Dick’s breast tightened up with excitement. “That so?” he said carelessly. He bit his lip to keep from smiling at the picture that rose before his mind’s eye, of the terrible Rulon round-shouldered behind a jeweller’s counter with a watch-repairer’s glass screwed into his eye. More likely his business was done on the other side of the counter, with a gun in his hand. “Where’s your place of business?” asked Dick.
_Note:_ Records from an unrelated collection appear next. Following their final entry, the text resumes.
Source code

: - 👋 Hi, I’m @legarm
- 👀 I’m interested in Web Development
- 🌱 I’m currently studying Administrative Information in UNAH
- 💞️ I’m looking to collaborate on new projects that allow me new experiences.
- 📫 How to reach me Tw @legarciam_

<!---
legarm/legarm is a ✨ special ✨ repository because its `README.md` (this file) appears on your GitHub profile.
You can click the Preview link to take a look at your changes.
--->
“Don’t need any,” growled Rulon. “I trade on’y on commission. Big orders. Rich man comes to me for a string of pearls and I buy ’em in the market. Sort of broker.”

“That so,” said Dick.

“Want to see something?” said Rulon, glancing cautiously around him. He thrust his hand into the inner breast pocket of his coat, and drew it out with his fingers hooked in a glittering snarl of moon-drops. He cupped the mass of beaming cream globules in his two hands, so that nobody else in the room except Dick could have seen what he held. Dick looked at them with an inward cold shiver. Suppose Rulon repented of his imprudence during the night, and killed him next day just for having seen them. But oh, Heaven! how beautiful they were! A double handful of fairy moons! a myriad little balls of frost heaped in the sinewy brown hands, so delicate and cool, yet glowing too, with a dusky, inward fire.

Rulon was looking down at them with an insane joy. “There’s the real thing!” he rumbled, like a tiger purring. “A hundred thousand dollars, Kid!”

“Oh, for God’s sake put them away!” said Dick. “No wonder you don’t want to walk out in the streets!”